Top of Records shown

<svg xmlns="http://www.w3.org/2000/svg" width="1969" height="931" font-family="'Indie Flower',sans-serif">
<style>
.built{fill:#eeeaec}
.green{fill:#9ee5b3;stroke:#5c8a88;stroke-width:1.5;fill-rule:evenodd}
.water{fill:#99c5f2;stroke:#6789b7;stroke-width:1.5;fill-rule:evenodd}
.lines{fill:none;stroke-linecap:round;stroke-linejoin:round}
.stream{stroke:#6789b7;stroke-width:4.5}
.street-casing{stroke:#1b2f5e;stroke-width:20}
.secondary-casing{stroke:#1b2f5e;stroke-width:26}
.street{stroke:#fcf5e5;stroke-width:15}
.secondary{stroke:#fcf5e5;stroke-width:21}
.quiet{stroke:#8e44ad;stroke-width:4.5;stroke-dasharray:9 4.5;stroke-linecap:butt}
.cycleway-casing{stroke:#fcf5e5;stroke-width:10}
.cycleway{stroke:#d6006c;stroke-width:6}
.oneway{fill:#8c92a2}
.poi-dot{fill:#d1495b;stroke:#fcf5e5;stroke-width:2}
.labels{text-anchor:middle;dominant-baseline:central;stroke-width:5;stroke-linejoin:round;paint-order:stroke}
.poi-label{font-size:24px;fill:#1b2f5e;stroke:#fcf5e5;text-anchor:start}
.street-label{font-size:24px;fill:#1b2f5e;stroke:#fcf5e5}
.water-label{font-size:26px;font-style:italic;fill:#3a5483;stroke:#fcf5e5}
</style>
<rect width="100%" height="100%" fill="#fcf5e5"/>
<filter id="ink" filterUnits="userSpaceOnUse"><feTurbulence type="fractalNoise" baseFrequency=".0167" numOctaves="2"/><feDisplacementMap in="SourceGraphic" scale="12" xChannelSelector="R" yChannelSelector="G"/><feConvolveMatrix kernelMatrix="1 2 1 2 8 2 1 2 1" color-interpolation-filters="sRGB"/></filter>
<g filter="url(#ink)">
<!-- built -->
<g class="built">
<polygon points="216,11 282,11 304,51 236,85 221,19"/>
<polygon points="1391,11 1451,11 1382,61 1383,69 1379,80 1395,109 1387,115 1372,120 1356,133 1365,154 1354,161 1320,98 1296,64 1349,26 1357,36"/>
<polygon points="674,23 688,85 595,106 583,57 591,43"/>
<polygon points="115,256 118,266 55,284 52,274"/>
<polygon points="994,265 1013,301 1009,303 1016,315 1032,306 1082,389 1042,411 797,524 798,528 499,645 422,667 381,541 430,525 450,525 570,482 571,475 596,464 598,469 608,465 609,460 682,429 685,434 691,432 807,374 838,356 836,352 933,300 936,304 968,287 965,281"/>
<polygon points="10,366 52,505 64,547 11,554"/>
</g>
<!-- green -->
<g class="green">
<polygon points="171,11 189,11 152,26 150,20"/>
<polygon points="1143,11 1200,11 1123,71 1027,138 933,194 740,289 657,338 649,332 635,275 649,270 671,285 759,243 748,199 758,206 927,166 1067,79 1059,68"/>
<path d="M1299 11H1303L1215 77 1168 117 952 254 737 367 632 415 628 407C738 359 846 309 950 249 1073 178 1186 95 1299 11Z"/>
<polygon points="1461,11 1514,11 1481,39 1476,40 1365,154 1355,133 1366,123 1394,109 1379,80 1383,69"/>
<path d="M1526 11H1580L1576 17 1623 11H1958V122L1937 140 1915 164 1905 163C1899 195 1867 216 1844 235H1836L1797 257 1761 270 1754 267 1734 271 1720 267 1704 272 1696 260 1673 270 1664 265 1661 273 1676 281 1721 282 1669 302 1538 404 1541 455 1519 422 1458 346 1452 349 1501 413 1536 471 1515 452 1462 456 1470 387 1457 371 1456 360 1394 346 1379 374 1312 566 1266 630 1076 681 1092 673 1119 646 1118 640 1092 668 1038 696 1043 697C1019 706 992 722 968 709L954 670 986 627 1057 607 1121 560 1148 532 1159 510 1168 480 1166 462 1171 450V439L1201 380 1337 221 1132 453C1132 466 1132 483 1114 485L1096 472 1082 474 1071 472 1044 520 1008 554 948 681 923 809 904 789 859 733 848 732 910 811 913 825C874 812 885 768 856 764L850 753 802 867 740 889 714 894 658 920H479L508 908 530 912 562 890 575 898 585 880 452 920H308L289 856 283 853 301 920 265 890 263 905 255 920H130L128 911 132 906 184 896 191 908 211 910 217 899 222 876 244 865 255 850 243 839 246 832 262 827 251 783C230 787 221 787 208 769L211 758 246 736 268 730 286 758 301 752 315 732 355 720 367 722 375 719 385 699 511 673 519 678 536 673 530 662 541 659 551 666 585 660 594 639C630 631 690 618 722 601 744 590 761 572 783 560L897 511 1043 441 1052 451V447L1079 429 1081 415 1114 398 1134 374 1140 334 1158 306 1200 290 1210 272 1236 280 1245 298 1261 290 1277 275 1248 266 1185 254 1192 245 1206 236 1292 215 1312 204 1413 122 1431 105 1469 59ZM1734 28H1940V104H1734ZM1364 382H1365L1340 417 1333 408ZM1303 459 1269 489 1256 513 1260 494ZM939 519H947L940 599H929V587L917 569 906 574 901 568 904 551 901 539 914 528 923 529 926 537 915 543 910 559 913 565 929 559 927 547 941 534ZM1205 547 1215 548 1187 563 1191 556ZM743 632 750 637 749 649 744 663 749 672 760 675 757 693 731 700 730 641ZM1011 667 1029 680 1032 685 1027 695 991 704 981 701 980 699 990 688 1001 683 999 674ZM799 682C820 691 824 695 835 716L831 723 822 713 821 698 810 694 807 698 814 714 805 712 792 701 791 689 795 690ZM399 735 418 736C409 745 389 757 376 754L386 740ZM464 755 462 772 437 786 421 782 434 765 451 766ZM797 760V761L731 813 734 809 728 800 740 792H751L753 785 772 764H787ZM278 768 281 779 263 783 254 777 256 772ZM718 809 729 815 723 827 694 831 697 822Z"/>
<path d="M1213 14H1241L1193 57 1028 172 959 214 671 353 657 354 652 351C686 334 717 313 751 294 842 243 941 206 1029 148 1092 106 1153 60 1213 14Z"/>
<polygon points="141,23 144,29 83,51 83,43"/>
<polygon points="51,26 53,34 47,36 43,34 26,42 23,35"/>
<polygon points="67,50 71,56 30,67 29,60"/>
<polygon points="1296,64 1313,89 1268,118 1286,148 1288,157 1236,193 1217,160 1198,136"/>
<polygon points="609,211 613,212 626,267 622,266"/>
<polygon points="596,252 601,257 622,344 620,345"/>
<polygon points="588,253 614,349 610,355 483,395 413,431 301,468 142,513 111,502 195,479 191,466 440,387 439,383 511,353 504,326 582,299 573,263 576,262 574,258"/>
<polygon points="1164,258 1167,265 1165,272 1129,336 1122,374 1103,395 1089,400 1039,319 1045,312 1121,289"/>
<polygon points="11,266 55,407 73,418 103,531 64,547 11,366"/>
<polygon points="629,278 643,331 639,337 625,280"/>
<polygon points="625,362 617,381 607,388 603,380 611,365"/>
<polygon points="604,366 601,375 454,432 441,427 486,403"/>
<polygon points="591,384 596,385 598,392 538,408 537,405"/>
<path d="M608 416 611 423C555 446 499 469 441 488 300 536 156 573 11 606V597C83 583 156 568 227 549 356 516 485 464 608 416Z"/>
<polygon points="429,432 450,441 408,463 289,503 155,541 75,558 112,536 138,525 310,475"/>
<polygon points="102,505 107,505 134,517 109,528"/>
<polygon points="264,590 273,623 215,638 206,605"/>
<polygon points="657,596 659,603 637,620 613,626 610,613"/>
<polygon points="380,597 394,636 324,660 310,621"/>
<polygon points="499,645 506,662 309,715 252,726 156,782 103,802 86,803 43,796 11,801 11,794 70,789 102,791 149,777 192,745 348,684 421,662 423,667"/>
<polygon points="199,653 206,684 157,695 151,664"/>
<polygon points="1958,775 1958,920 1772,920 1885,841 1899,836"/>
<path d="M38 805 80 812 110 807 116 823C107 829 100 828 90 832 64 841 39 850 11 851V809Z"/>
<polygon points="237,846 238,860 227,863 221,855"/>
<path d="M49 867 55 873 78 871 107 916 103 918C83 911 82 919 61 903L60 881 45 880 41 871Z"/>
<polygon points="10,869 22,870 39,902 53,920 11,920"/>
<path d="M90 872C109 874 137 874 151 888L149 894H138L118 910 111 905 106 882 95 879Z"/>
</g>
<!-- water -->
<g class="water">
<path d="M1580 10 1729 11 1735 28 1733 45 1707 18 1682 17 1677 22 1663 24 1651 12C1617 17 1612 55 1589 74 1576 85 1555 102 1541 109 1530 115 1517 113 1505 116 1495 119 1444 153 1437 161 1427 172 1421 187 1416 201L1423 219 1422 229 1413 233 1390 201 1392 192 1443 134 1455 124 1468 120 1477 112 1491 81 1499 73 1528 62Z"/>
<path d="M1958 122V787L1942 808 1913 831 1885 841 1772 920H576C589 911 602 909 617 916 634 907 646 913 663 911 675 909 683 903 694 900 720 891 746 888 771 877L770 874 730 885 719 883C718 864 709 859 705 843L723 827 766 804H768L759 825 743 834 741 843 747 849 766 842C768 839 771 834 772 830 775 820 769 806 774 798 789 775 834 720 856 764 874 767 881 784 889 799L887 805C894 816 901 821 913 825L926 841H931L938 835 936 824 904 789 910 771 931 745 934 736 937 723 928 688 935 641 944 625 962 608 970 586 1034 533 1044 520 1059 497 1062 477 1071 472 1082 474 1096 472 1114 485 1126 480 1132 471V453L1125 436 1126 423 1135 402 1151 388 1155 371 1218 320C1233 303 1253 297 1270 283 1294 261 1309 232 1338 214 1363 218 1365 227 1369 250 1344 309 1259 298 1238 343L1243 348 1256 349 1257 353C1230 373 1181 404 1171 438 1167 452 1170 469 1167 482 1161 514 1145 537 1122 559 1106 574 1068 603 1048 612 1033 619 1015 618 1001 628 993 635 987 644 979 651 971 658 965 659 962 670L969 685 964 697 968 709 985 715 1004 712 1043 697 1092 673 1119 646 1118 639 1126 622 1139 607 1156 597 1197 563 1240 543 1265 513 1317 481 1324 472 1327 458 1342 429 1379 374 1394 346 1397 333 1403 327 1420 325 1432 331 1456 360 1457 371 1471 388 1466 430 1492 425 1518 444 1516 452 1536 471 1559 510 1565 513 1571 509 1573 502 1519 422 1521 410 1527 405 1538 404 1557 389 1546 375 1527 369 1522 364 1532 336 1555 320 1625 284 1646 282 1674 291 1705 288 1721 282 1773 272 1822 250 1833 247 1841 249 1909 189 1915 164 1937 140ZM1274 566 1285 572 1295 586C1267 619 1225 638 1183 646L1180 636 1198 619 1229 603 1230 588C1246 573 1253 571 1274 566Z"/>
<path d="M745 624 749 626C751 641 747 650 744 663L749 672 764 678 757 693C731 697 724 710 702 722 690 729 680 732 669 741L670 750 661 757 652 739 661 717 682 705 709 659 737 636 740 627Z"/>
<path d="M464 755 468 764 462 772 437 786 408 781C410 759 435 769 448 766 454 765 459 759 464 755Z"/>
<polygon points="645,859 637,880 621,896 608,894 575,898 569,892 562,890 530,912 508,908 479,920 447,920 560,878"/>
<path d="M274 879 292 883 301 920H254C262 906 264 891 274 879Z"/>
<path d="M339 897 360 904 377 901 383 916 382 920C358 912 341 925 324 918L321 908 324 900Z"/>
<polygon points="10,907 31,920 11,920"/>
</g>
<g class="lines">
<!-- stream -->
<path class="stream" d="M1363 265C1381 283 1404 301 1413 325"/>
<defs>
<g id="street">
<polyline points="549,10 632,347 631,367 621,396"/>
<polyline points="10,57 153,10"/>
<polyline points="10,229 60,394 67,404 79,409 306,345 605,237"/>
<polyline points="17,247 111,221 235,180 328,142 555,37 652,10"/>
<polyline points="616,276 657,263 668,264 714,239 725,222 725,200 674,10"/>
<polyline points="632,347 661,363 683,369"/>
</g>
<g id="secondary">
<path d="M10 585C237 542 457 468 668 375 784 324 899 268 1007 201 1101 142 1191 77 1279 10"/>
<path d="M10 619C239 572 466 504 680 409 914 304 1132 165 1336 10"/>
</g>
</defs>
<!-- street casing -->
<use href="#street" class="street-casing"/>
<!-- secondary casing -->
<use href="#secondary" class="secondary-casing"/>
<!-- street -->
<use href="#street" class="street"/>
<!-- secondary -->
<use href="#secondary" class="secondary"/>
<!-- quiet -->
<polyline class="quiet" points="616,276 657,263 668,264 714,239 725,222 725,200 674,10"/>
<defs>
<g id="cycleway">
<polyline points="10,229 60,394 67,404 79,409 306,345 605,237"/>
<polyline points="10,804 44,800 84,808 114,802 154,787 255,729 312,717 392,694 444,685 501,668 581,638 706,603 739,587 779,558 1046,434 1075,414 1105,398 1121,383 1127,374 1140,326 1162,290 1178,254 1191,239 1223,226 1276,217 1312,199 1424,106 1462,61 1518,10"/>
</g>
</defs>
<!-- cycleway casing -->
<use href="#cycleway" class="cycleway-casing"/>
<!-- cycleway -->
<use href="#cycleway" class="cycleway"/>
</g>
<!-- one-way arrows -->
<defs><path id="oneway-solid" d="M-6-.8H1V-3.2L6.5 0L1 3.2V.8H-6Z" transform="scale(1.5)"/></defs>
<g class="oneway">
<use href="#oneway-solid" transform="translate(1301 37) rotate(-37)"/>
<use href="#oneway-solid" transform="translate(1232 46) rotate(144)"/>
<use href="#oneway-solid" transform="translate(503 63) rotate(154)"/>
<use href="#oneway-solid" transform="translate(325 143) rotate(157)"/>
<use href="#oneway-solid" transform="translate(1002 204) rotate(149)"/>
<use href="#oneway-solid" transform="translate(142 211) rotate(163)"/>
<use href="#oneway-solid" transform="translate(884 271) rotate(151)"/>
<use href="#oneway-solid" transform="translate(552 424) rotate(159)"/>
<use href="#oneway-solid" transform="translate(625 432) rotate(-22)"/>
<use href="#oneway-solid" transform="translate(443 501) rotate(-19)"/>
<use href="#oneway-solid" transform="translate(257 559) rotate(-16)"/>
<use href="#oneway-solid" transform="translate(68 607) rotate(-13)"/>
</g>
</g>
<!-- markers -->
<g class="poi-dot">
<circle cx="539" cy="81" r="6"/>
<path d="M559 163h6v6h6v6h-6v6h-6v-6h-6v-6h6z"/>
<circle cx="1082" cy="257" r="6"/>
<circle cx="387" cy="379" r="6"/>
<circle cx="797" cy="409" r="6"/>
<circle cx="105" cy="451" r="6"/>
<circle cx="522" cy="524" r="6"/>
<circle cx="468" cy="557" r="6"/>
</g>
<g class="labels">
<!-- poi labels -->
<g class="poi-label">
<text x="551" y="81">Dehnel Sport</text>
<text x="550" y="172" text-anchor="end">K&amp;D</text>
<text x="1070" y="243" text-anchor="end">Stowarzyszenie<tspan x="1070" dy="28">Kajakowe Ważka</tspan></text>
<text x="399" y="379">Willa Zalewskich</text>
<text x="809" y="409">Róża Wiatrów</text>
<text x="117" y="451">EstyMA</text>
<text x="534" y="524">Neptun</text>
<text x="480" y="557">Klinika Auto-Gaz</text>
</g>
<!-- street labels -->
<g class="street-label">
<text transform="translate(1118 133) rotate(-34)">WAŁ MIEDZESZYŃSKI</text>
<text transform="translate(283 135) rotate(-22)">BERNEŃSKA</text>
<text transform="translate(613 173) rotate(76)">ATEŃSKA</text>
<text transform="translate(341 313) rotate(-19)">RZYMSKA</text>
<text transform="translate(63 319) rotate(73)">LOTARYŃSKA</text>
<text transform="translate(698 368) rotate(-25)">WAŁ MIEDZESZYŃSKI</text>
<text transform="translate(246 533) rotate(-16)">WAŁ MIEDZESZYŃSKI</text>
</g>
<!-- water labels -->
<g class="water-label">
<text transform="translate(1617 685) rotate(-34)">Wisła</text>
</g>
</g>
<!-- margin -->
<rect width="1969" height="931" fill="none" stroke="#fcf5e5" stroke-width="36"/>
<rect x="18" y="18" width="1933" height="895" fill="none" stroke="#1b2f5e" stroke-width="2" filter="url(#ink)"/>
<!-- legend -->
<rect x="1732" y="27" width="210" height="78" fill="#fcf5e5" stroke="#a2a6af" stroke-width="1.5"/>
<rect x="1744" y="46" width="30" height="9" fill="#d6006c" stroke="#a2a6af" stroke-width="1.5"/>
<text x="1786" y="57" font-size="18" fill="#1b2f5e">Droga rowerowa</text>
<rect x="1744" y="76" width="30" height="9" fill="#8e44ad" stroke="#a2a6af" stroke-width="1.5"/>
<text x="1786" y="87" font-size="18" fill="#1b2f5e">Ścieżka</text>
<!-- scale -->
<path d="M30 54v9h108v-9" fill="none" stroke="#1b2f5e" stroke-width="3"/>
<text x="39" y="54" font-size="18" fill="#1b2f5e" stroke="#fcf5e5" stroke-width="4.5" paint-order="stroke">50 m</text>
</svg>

Bottom of Records shown

Assignment - Filter the lines above so that only those with the string "round" remain, then copy them.

Final answer -
.lines{fill:none;stroke-linecap:round;stroke-linejoin:round}
.labels{text-anchor:middle;dominant-baseline:central;stroke-width:5;stroke-linejoin:round;paint-order:stroke}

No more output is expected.